Im sorry... I am so burnt by this man I can't even find it in me to extend any desire to get along for the sale of Xmas.
Sit quietly, the answers will reveal themselves when you least expect them to. The past is gone, the present is a gift and you need to focus on today, allow the future to reveal itself when it is ready.
D10 seems to be opening up more and more about the conversations she has with XH.
As of last night I was told by D10 that XH told her " I can't reply to your mother's text's because my Wifi doesn't always work right on my phone".
You know I can't help but feel he's trying to send some sort of message to me through the child! So far I got from my daugther that OW went back to work, he's getting a land line so the girls can talk to him, he can't respond to my texts because his WIFi doesn't always work through the phone, and then I start getting messages from him again.
I know, I know... I will never get peace as long a I live and breathe.
I think if I get remarried or involved with another man he'll finally back way off. Maybe it's time to start some rumors about another man to see if it helps. I mean these things he's doing and saying are really harmless, they are. They don't hold any water unless I allow it to. But it really irritates me that the man can't be direct and communicate if his life depended on it. Passive Aggressive at it's finest I guess.
You may want to rethink the "rumors about another man". Why? Because he may get even worse and you may have him in your driveway more than what you do now. Also, he will then give your D10 the third degree even more so.
What he's doing is just called "annoying the h@ll out of you". I'm sure he gets all of you text messages just fine. He's telling your daughter that so that she will run back and tell you about it. Ignore anything that comes out of his mouth unless it is truly something you need to know about.
PA at its finest.
Sit quietly, the answers will reveal themselves when you least expect them to. The past is gone, the present is a gift and you need to focus on today, allow the future to reveal itself when it is ready.
I just got hit by some more info from D10. At this point Im wondering if I should just put a "gag" order on her, meaning I don't want to hear ANYTHING ABOUT HIM.
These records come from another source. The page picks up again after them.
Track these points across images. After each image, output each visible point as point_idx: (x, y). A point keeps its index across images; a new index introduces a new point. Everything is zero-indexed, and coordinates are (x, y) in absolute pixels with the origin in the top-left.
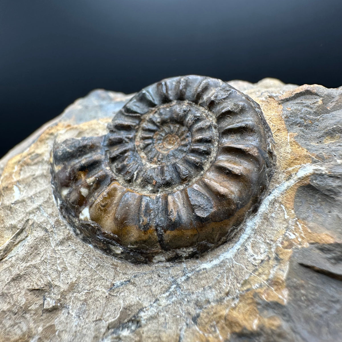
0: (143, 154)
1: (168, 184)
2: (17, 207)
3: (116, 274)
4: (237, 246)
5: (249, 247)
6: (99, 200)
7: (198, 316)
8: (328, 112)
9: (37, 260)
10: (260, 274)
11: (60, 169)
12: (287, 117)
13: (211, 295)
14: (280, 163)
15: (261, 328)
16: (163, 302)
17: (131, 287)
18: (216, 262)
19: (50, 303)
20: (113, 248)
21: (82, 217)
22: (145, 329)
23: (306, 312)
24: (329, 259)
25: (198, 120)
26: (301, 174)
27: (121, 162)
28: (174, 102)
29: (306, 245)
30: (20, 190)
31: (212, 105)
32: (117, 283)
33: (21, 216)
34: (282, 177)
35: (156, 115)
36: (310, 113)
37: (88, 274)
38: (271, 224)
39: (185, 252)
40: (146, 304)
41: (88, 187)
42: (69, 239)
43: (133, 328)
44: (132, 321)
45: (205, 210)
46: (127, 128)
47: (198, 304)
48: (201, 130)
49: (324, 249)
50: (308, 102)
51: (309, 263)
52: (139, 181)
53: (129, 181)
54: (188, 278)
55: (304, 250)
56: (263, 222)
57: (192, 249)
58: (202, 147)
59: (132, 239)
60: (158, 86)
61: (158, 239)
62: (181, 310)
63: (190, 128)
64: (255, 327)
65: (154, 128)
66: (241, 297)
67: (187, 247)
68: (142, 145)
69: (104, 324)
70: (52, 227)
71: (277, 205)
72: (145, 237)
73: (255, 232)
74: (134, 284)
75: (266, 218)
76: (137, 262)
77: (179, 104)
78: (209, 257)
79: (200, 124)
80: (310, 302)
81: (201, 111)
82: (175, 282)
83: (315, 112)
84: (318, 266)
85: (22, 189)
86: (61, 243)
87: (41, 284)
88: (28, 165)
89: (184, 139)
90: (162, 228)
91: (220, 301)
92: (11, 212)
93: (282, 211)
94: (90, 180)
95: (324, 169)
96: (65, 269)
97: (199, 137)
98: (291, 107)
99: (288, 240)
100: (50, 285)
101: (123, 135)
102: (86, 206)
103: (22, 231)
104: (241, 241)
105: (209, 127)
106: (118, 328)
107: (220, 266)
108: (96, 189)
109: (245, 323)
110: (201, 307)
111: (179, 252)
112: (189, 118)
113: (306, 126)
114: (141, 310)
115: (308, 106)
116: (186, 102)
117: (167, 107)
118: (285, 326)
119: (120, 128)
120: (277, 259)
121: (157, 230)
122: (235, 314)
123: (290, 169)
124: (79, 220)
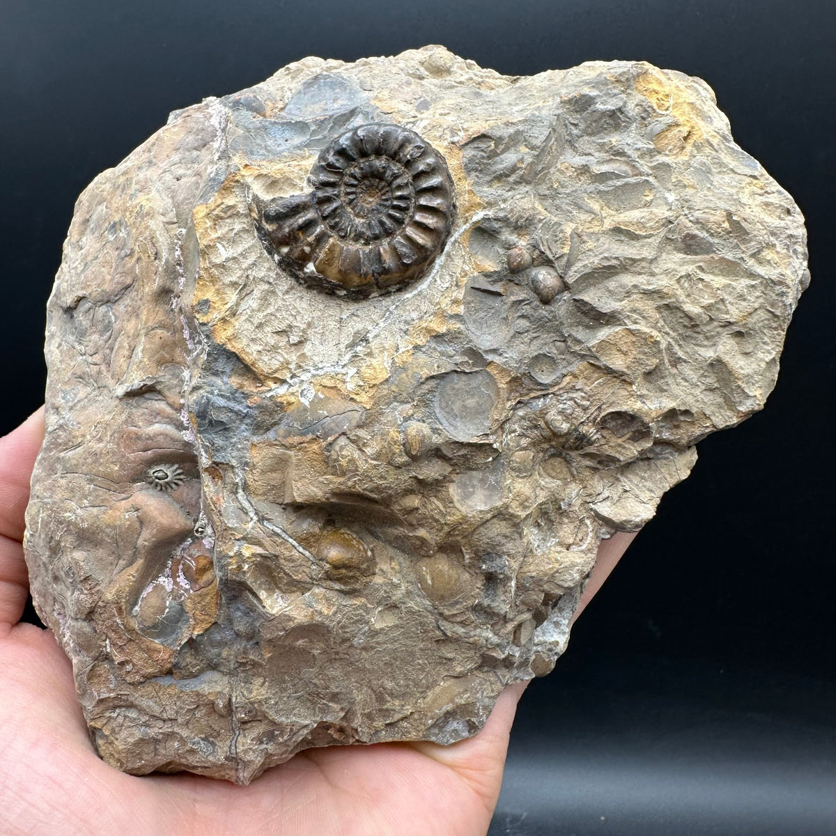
0: (349, 209)
1: (376, 237)
2: (230, 264)
3: (342, 311)
4: (430, 278)
5: (438, 279)
6: (322, 255)
7: (408, 330)
8: (498, 155)
9: (271, 309)
10: (446, 298)
11: (275, 228)
12: (466, 165)
13: (415, 315)
14: (460, 211)
15: (449, 330)
16: (382, 325)
17: (355, 318)
18: (415, 292)
19: (294, 339)
20: (338, 292)
21: (306, 270)
22: (373, 344)
23: (474, 317)
24: (489, 282)
25: (396, 177)
26: (475, 218)
27: (333, 219)
28: (373, 157)
29: (476, 274)
30: (224, 246)
31: (408, 164)
32: (344, 317)
33: (239, 273)
34: (460, 221)
35: (357, 170)
36: (484, 158)
37: (319, 314)
38: (452, 260)
40: (370, 328)
41: (309, 244)
42: (292, 288)
43: (364, 344)
44: (362, 340)
45: (408, 257)
46: (333, 185)
47: (406, 322)
48: (399, 187)
49: (487, 275)
50: (483, 146)
51: (477, 286)
52: (352, 235)
53: (343, 237)
54: (397, 306)
55: (474, 278)
56: (447, 260)
58: (402, 204)
59: (355, 284)
61: (375, 282)
62: (395, 328)
63: (390, 184)
64: (444, 331)
65: (356, 183)
66: (435, 314)
67: (395, 285)
68: (347, 200)
69: (342, 346)
70: (275, 280)
71: (457, 244)
72: (365, 282)
73: (442, 267)
74: (357, 316)
75: (449, 255)
77: (378, 158)
78: (410, 290)
79: (399, 181)
80: (477, 311)
82: (388, 310)
83: (488, 157)
84: (483, 288)
85: (226, 246)
86: (287, 292)
87: (283, 327)
88: (222, 218)
89: (384, 194)
90: (378, 274)
91: (421, 318)
92: (225, 269)
93: (461, 249)
94: (311, 239)
95: (491, 213)
96: (299, 312)
97: (399, 193)
98: (470, 152)
99: (464, 271)
100: (290, 326)
101: (330, 192)
102: (310, 261)
103: (245, 286)
104: (432, 275)
105: (407, 184)
106: (354, 346)
107: (419, 295)
108: (317, 246)
109: (438, 330)
110: (409, 324)
111: (390, 289)
112: (389, 173)
113: (481, 171)
114: (368, 332)
115: (483, 151)
116: (384, 157)
117: (366, 161)
118: (462, 327)
119: (325, 184)
120: (457, 285)
121: (373, 276)
122: (431, 325)
123: (467, 215)
124: (305, 273)
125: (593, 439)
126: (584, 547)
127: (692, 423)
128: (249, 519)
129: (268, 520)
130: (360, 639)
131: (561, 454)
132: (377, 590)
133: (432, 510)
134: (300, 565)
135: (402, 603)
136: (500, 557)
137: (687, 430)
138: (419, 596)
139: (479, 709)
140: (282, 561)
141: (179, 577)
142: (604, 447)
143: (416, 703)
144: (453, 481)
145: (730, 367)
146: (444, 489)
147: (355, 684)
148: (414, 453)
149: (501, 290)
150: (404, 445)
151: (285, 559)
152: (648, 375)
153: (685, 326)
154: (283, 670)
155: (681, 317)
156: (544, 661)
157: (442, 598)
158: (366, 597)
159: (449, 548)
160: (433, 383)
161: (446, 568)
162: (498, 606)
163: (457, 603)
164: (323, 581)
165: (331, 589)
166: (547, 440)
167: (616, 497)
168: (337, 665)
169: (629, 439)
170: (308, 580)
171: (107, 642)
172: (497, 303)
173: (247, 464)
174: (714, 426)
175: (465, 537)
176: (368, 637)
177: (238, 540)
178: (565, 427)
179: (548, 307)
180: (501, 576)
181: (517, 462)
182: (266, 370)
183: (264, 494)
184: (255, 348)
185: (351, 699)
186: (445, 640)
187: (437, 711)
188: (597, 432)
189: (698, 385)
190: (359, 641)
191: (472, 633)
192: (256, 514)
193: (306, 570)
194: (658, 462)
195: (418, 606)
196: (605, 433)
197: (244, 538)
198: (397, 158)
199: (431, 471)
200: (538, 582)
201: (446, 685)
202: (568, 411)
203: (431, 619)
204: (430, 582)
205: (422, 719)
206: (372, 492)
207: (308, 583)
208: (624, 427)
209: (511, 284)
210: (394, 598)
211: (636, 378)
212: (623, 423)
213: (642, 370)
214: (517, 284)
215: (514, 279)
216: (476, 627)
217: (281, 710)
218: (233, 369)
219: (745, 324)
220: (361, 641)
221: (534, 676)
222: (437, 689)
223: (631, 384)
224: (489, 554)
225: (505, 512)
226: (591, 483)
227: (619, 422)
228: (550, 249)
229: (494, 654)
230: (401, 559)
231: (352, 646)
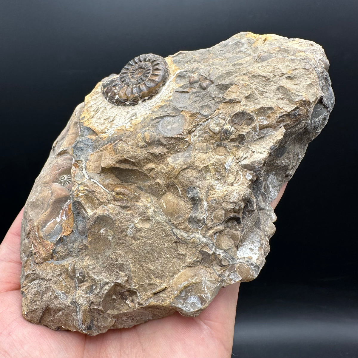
0: (131, 79)
1: (139, 83)
2: (94, 105)
3: (128, 109)
5: (164, 93)
6: (120, 92)
9: (104, 114)
10: (166, 97)
11: (106, 89)
12: (174, 61)
13: (154, 104)
14: (171, 71)
15: (166, 105)
16: (142, 110)
18: (155, 99)
19: (110, 120)
20: (126, 103)
21: (116, 98)
22: (138, 115)
23: (176, 100)
24: (182, 89)
25: (146, 65)
26: (177, 73)
27: (125, 82)
29: (177, 88)
31: (150, 61)
32: (129, 111)
33: (96, 107)
34: (172, 75)
35: (134, 68)
36: (181, 59)
37: (120, 112)
39: (146, 98)
40: (137, 111)
41: (116, 89)
42: (113, 107)
43: (135, 116)
46: (126, 73)
48: (147, 68)
49: (181, 87)
51: (177, 91)
52: (131, 85)
53: (128, 86)
57: (148, 97)
59: (131, 98)
60: (133, 60)
61: (138, 96)
62: (147, 109)
64: (164, 105)
65: (134, 71)
66: (161, 102)
67: (147, 96)
68: (131, 77)
69: (127, 118)
70: (107, 106)
71: (171, 82)
72: (134, 96)
73: (165, 89)
74: (134, 109)
76: (134, 105)
77: (140, 63)
78: (153, 98)
80: (178, 98)
81: (147, 63)
82: (145, 105)
84: (180, 91)
86: (111, 109)
87: (107, 118)
90: (139, 92)
91: (156, 104)
95: (183, 70)
96: (113, 113)
99: (173, 88)
100: (110, 117)
101: (125, 75)
102: (117, 95)
103: (97, 110)
105: (149, 66)
106: (131, 117)
109: (162, 105)
110: (152, 107)
113: (180, 62)
114: (136, 113)
115: (181, 57)
116: (142, 62)
117: (137, 65)
118: (171, 103)
119: (123, 74)
120: (170, 93)
122: (160, 105)
123: (174, 73)
125: (231, 131)
126: (239, 183)
127: (274, 113)
128: (85, 178)
129: (92, 178)
130: (130, 231)
131: (221, 144)
132: (138, 208)
133: (160, 169)
134: (103, 195)
135: (152, 217)
136: (195, 189)
137: (274, 117)
138: (161, 215)
139: (204, 288)
140: (96, 194)
141: (63, 216)
142: (236, 133)
143: (169, 282)
144: (170, 157)
145: (285, 87)
146: (166, 160)
147: (131, 260)
148: (147, 141)
149: (188, 91)
150: (143, 138)
151: (98, 193)
152: (247, 97)
153: (264, 81)
154: (98, 252)
155: (261, 78)
156: (245, 268)
157: (172, 214)
158: (133, 211)
159: (171, 187)
160: (158, 120)
161: (172, 198)
162: (199, 215)
163: (180, 217)
164: (113, 201)
165: (116, 205)
166: (212, 137)
167: (249, 156)
168: (121, 247)
169: (245, 124)
170: (106, 201)
171: (32, 246)
172: (186, 95)
173: (87, 160)
174: (286, 112)
175: (176, 178)
176: (134, 231)
177: (79, 184)
178: (217, 129)
179: (205, 91)
180: (197, 198)
181: (198, 146)
182: (99, 130)
183: (93, 170)
184: (96, 125)
185: (129, 268)
186: (179, 242)
187: (179, 286)
188: (232, 127)
189: (273, 98)
190: (130, 232)
191: (191, 236)
192: (88, 176)
193: (106, 197)
194: (267, 137)
195: (161, 219)
196: (235, 126)
197: (81, 184)
198: (146, 61)
199: (158, 150)
200: (219, 203)
201: (184, 271)
202: (218, 122)
203: (168, 228)
204: (165, 206)
205: (172, 291)
206: (131, 158)
207: (106, 203)
208: (241, 120)
209: (192, 88)
210: (148, 214)
211: (242, 100)
212: (241, 118)
213: (244, 96)
214: (194, 88)
215: (192, 86)
216: (193, 232)
217: (95, 272)
218: (89, 134)
219: (291, 74)
220: (131, 232)
221: (241, 278)
222: (179, 274)
223: (240, 102)
224: (190, 188)
225: (193, 165)
226: (237, 153)
227: (239, 119)
228: (206, 74)
229: (206, 251)
230: (152, 198)
231: (126, 235)
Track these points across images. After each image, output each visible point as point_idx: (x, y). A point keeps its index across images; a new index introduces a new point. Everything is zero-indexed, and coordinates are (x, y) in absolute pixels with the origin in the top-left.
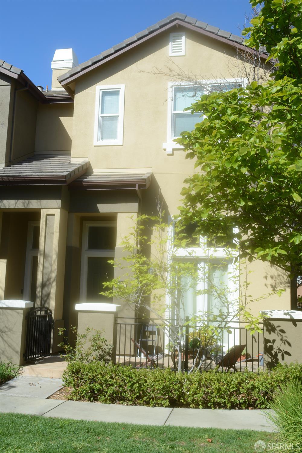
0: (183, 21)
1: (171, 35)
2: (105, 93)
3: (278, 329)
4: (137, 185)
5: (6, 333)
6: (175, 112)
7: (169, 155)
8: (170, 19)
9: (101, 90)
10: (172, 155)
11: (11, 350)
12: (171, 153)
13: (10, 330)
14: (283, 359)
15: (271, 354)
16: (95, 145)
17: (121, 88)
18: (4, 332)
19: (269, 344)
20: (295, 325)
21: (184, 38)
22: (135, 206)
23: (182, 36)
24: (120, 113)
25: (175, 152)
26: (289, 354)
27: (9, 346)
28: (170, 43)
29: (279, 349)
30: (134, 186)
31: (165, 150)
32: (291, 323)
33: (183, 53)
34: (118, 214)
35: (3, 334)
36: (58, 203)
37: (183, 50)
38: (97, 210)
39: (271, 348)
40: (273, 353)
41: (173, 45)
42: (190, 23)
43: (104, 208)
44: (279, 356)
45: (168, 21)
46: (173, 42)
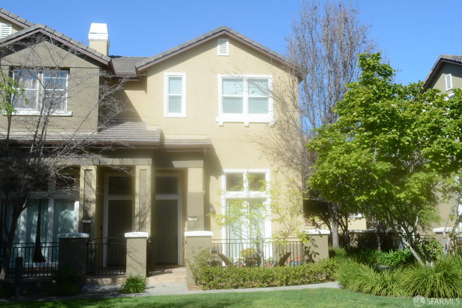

d10 has two Christmas school performances today. One in the afternoon and then one this evening. XH went to the one this afternoon and then told her " I might come to the one this evening". Ok we've made a point to go to her concerts separately just not to see eachother. Apparently OW has grandchildren in the grade school, I didn't know this. Perhaps she wants to come see her grandchildren, though she's never gone to see them before!
Then of course he's telling the girls "we went to see The Hobbit".
I swear if I see them together at the concert tonight Im going to have to walk out because I might just snap. I have never seen them together, nor have I seen OW in several years.
Its probably just me. It's probably him just living his life and not even giving me a second thought and it's me that's getting all these ideas in my head.
Since we already know that our dear MLCers love to act up more at this time of the year, it may be a possibility that he is going to the performance tonight with OW to get to you.
Don't let him do it!
Prepare for the worst case scenario... picture them there together, and prepare your response.
I vote for one with an "I don't give a sh!t" feel to it
Smile, be merry and gay, and enjoy your D.
Good luck, let us know how it goes
Bomb January 2012 - doesn't feel the same about me
~ "There is nothing love cannot face; there is no limit to its faith, hope, and endurance."